Wall Street certainly has noticed, pushing Liberty's stock up to about 28. That's a twelvefold increase in only 22 months--after adjusting for a recapitalization and a four-for-one split (chart). No one is happier with the stock's performance than Malone himself. He owns 22% of the company's common stock. In the past year alone, his block of 13.2 million shares has posted a $264 million gain.

Although perfectly legal, Malone's method of amassing his Liberty stake was unorthodox. According to Securities & Exchange Commission filings, Malone obtained more than half his holdings through options granted in lieu of a chairman's salary. His initial contract with Liberty entitled him to exercise only 20% of the options a year. But the company's board waived that requirement and allowed him to buy all his shares in one fell swoop. To finance the $25.6 million purchase, Malone sold his personal stake in QVC to Liberty for $100,000 and gave the company a $25.5 million personal note. He later paid off part of the note by giving Liberty some of his TCI stock.

NO COMPLAINTS. Malone, who declined to be interviewed for this story, may be enriching himself, but his investors aren't complaining. "I sure don't mind being in partnership with the smartest man in cable, especially if he has his own money on the line," says William Nygren, research director of money manager Harris Associates in Chicago, which owns 14% of Liberty's common.

Liberty's portfolio of cable channels is what sparks that enthusiasm. It owns 17% of Black Entertainment Television, along with a 50% stake in American Movie Classics and lesser pieces of The Family Channel and Court TV. The regional sports channels hold cable rights to 15 teams in the National Basketball Assn., 7 in Major League Baseball, and 5 in the National Hockey League. All told, Liberty's assets, which include pieces of 18 small cable systems, are worth about $2.3 billion, figures Donaldson, Lufkin & Jenrette Corp. analyst Dennis H. Leibowitz. That's nearly $37 a share.

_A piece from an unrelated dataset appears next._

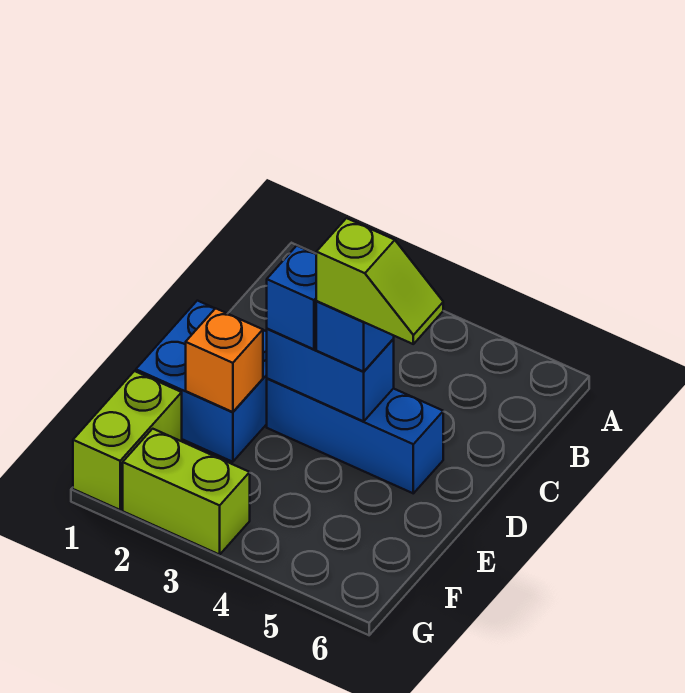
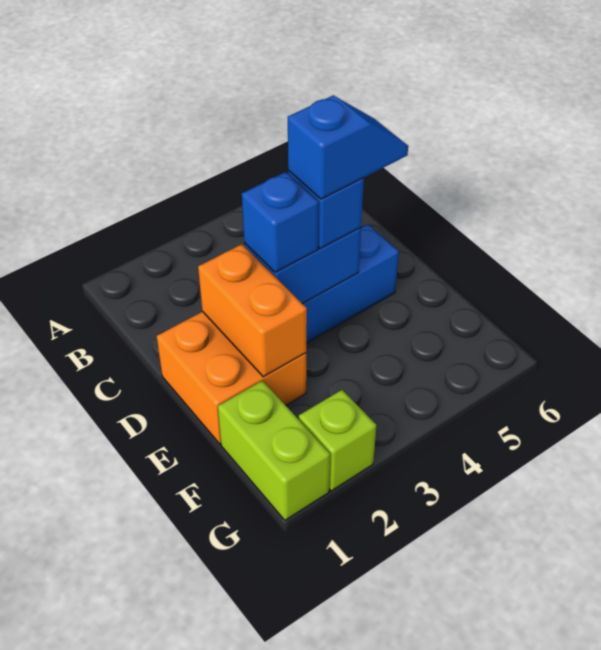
blue 2x2 brick [136,301,267,462] -> orange 2x2 brick [157,312,306,444]
lime 1x2 slope [316,218,443,344] -> blue 1x2 slope [288,95,408,199]
orange 1x1 brick [186,308,263,412] -> orange 1x2 brick [198,244,307,377]
lime 1x2 brick [123,429,250,555] -> lime 1x1 brick [299,390,376,491]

The full value of those assets can't be realized unless a market exists for programming. That's where the link to TCI comes in handy. TCI payments account for some 30% of Liberty's $111.2 million in revenues for the first nine months of its current year, according to Liberty's SEC filings. And that will grow by early 1994 if TCI, as planned, expands many of its systems to 500 channels through digital-compression technology.

Liberty intends to grow to fill those channels. It has little debt on its balance sheet: The debt stays on the books of its joint-venture partners, the cable channels. "We have the resources and the mind-set to grow," says Liberty President Peter R. Barton. "We're looking at a lot of things." That should gladden the hearts of Liberty's investors. Especially the biggest Liberty investor of all, Mr. Cable TV.